== YOUR INSTRUCTIONS ==
Repeat the records below exactly as they appear, leaving out any pictures.

== RECORDS FOR PROCESSING ==
= = =

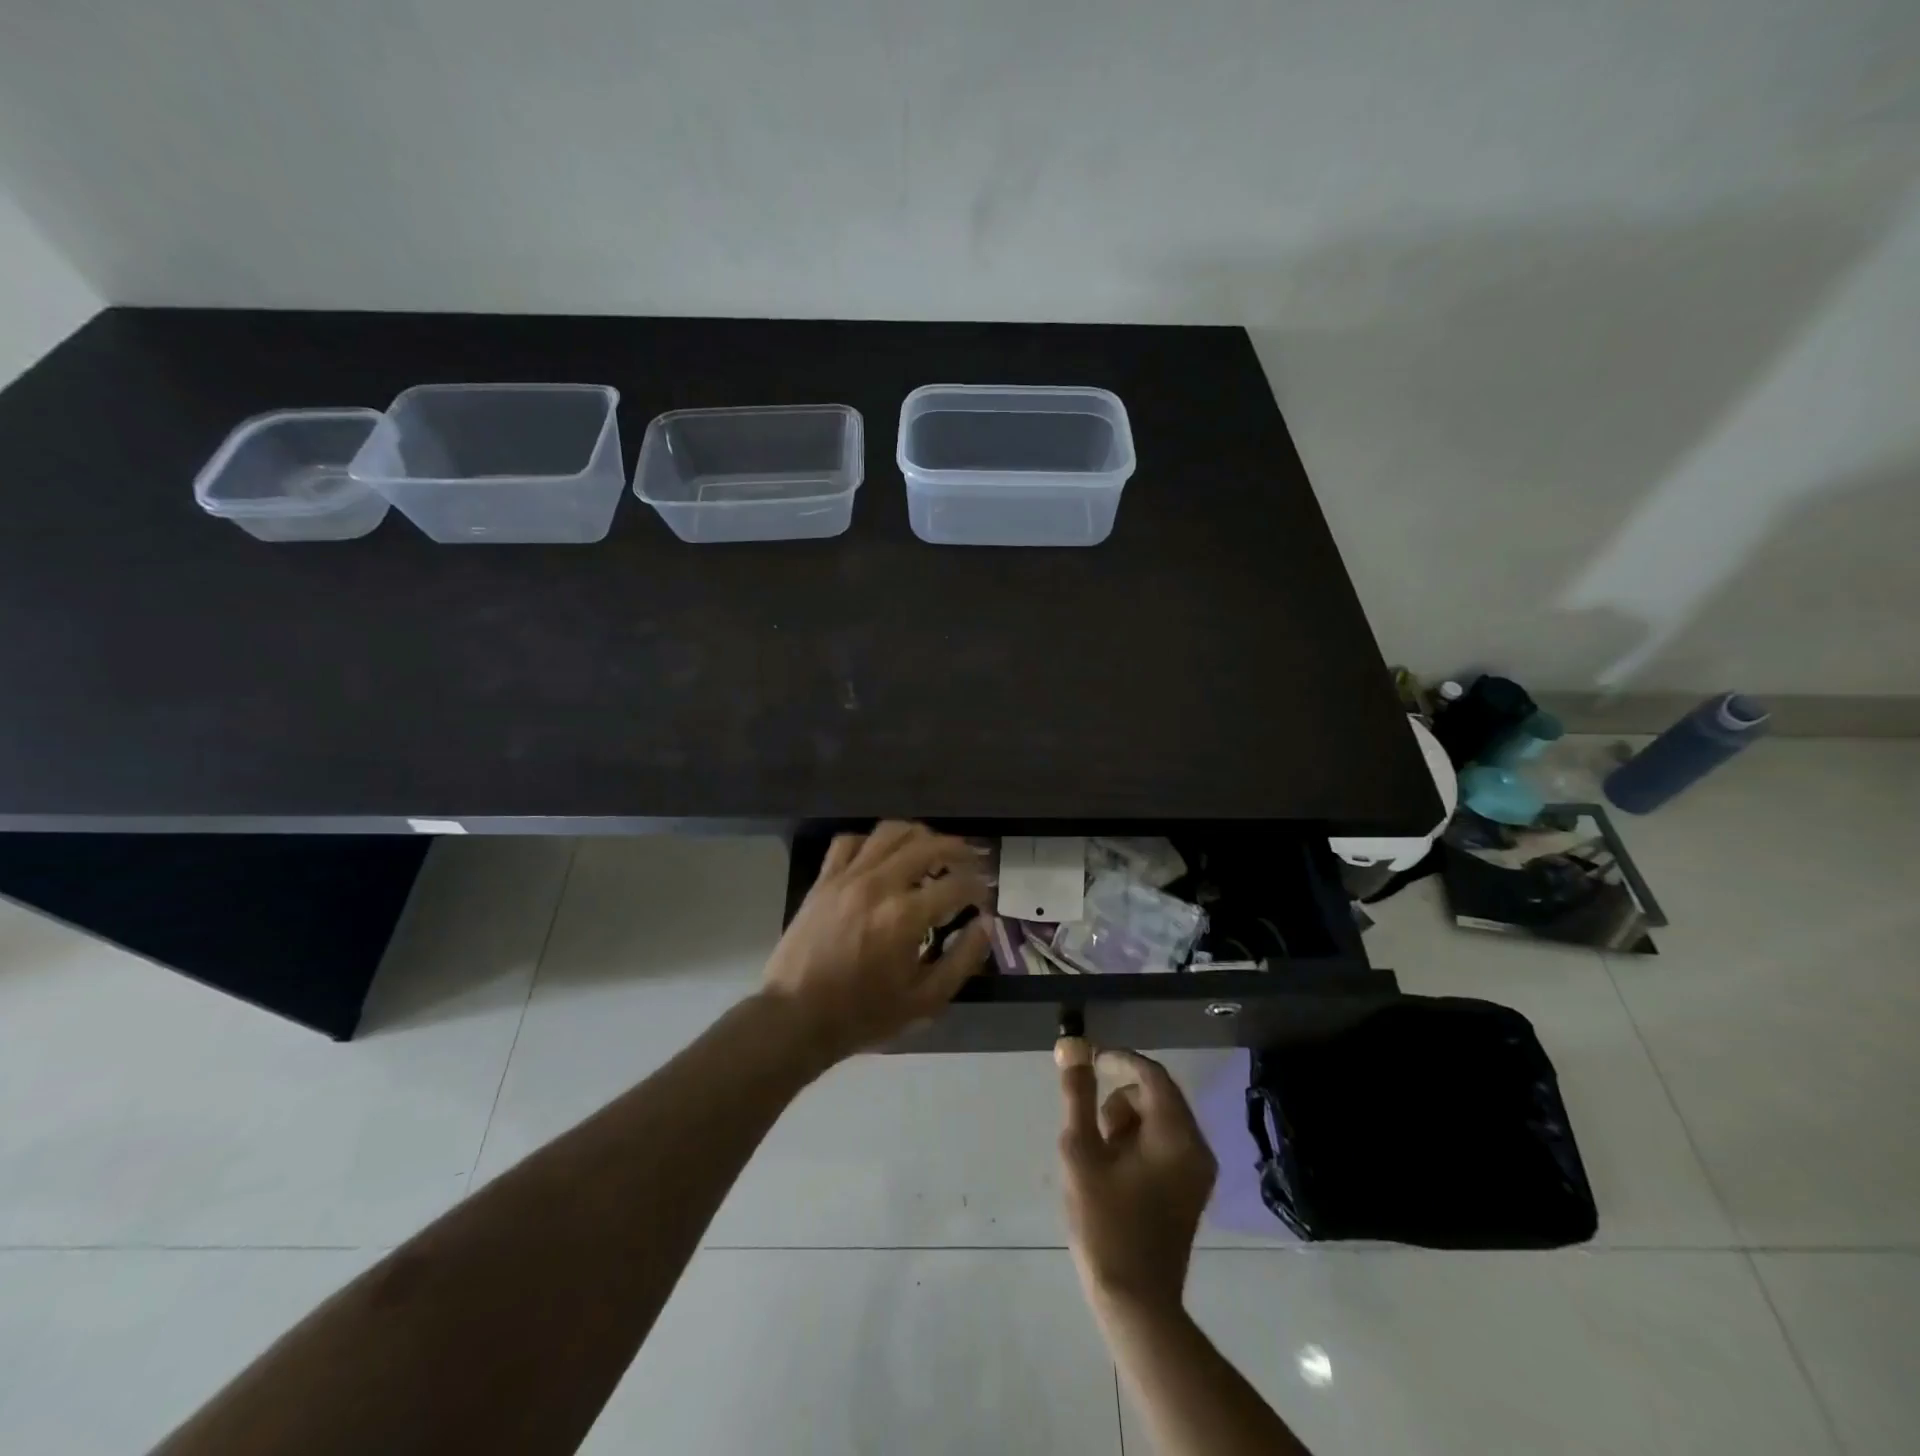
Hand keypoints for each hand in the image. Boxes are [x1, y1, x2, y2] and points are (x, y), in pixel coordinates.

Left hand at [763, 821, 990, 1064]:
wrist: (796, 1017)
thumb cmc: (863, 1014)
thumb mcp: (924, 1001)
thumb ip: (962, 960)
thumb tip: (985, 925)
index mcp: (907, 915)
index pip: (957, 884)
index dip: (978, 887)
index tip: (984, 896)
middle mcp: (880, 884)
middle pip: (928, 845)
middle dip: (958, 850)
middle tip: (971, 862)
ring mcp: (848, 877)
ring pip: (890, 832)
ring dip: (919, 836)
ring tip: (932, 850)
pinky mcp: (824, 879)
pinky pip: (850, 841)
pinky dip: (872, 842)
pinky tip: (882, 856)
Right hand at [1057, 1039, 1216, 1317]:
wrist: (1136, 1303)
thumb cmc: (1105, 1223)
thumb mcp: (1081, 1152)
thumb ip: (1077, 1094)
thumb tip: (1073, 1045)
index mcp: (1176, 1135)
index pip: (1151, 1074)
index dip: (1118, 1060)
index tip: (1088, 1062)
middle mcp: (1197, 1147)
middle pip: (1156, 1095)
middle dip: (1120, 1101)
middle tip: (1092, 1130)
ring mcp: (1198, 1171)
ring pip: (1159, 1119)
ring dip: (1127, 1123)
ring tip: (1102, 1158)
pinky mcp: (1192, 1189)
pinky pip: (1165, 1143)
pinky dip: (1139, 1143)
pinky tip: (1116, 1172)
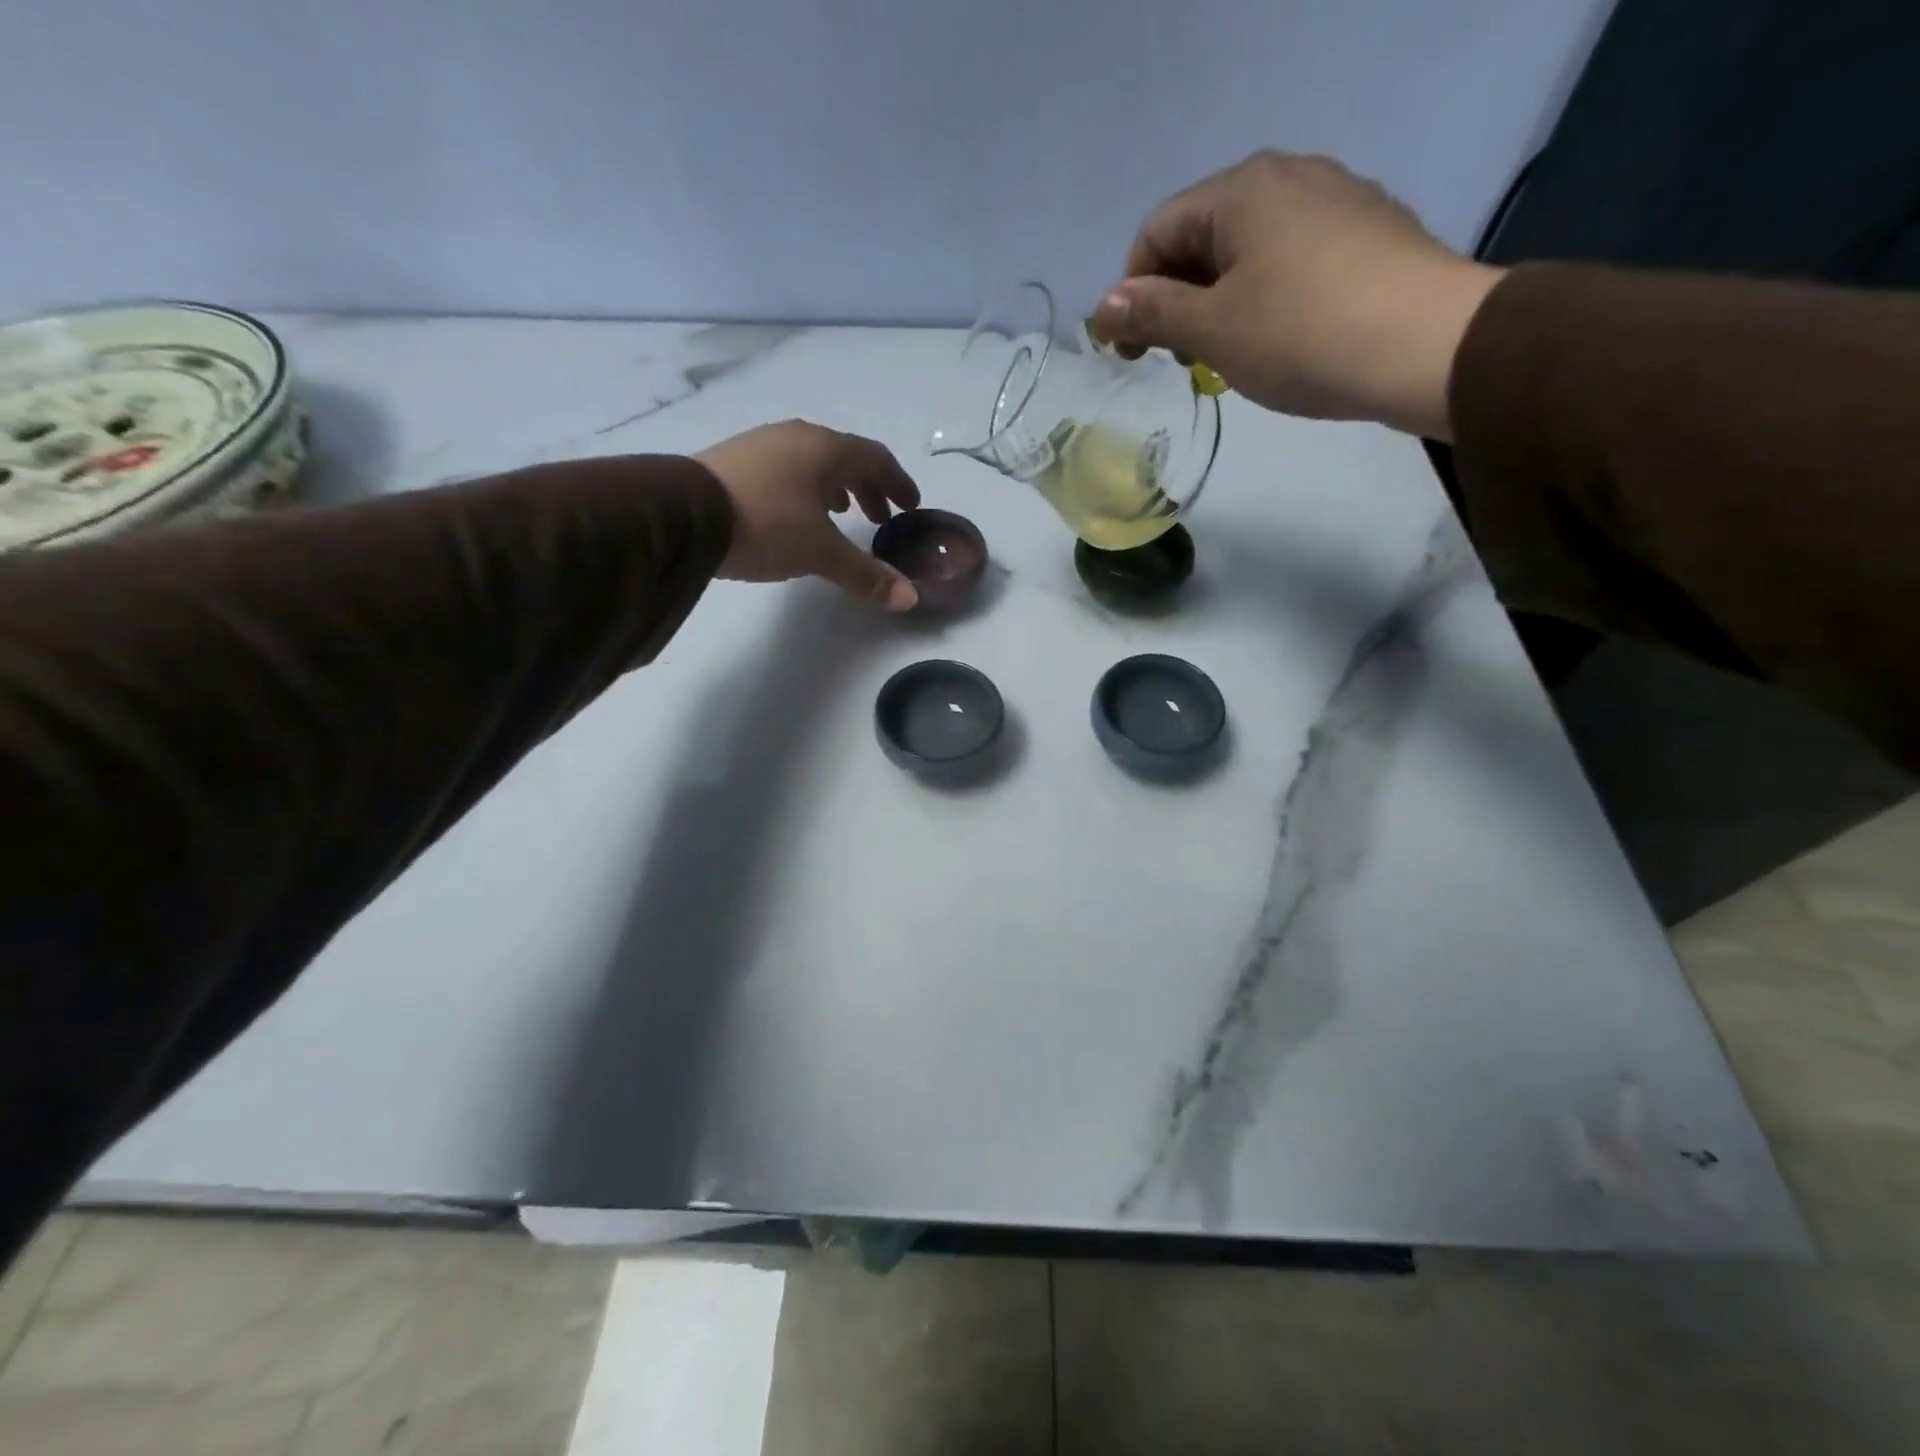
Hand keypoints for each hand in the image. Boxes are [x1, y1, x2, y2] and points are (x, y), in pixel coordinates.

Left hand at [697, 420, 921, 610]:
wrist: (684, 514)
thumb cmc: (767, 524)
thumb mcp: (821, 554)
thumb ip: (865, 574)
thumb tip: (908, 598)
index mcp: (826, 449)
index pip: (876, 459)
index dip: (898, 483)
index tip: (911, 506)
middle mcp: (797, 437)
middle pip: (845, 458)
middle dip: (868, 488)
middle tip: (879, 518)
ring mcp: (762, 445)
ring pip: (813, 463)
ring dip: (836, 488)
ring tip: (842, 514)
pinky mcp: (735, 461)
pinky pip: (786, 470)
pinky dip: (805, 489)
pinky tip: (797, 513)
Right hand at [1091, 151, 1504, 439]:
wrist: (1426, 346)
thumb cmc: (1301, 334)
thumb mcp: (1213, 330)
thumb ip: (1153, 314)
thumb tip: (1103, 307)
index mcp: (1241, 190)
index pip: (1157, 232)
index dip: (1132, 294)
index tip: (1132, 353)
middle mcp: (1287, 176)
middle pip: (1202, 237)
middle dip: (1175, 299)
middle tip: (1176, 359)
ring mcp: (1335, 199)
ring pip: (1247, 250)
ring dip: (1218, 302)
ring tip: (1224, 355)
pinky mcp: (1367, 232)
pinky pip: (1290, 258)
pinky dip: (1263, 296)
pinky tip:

= = =

== YOUR RESPONSE ==
Hand keypoints for each hand in the image. Boxes are [x1, y1, x2, y2] and points are (x, y), in pixel coordinates.

Left hand at [763, 821, 990, 1064]:
wrist: (796, 1017)
thumb cmc: (863, 1014)
thumb mcp: (924, 1001)
thumb ip: (962, 960)
thumb tip: (985, 925)
index mcp: (907, 915)
index pip: (957, 884)
index dip: (978, 887)
index tip: (984, 896)
middle mcp: (880, 884)
middle pip: (928, 845)
middle dip: (958, 850)
middle tip: (971, 862)
ring mcp: (848, 877)
ring pip: (890, 832)
ring dip: (919, 836)
ring tip: (932, 850)
pinky mcp: (824, 879)
pinky pip: (850, 841)
pinky dip: (872, 842)
pinky tip: (882, 856)
Right hand at [1057, 1039, 1216, 1317]:
wrist: (1136, 1303)
thumb cmc: (1105, 1223)
thumb mcp: (1081, 1152)
thumb ip: (1077, 1094)
thumb tip: (1073, 1045)
index mcp: (1176, 1135)
index pip: (1151, 1074)
index dip: (1118, 1060)
index tip: (1088, 1062)
middle mcp: (1197, 1147)
middle pip: (1156, 1095)
middle dip: (1120, 1101)
middle tip: (1092, 1130)
ring mcp: (1198, 1171)
ring pip: (1159, 1119)
ring dip: (1127, 1123)
ring tip: (1102, 1158)
pinky mcp: (1192, 1189)
pinky pip: (1165, 1143)
pinky dip: (1139, 1143)
pinky tip: (1116, 1172)
Hand keypoints for each hand in the image. Boxes are [x1, y1, x2, y2] and points are (x, y), in pixel coordinates.

Left hand at [697, 420, 921, 610]:
wrist: (684, 514)
thumb cmc: (767, 524)
thumb mcp: (821, 554)
thumb ip: (865, 574)
thumb tip: (908, 598)
index mcp: (826, 449)
index pip: (876, 459)
index dip: (898, 483)
index tip: (911, 506)
middle mcp: (797, 437)
middle pip: (845, 458)
middle dip: (868, 488)
middle tip: (879, 518)
ring mcp: (762, 445)
ring pip: (813, 463)
ring dip: (836, 488)
ring tip: (842, 514)
pinky mcp: (735, 461)
pinky pip: (786, 470)
pinky dip: (805, 489)
pinky tip: (797, 513)
Right hand at [1091, 151, 1504, 439]:
wrist: (1426, 346)
thumb cmc: (1301, 334)
thumb mcp: (1213, 330)
thumb ip: (1153, 314)
thumb tip: (1103, 307)
index mcp: (1241, 190)
index pip: (1157, 232)
index dip: (1132, 294)
index tip: (1132, 353)
middle mcp: (1287, 176)
middle pip: (1202, 237)
middle dip: (1175, 299)
middle tip: (1176, 359)
ring mcp: (1335, 199)
ring pip: (1247, 250)
ring dip: (1218, 302)
ring tip: (1224, 355)
pinky mcp: (1367, 232)
pinky pip: (1290, 258)
pinky dip: (1263, 296)
pinky tip:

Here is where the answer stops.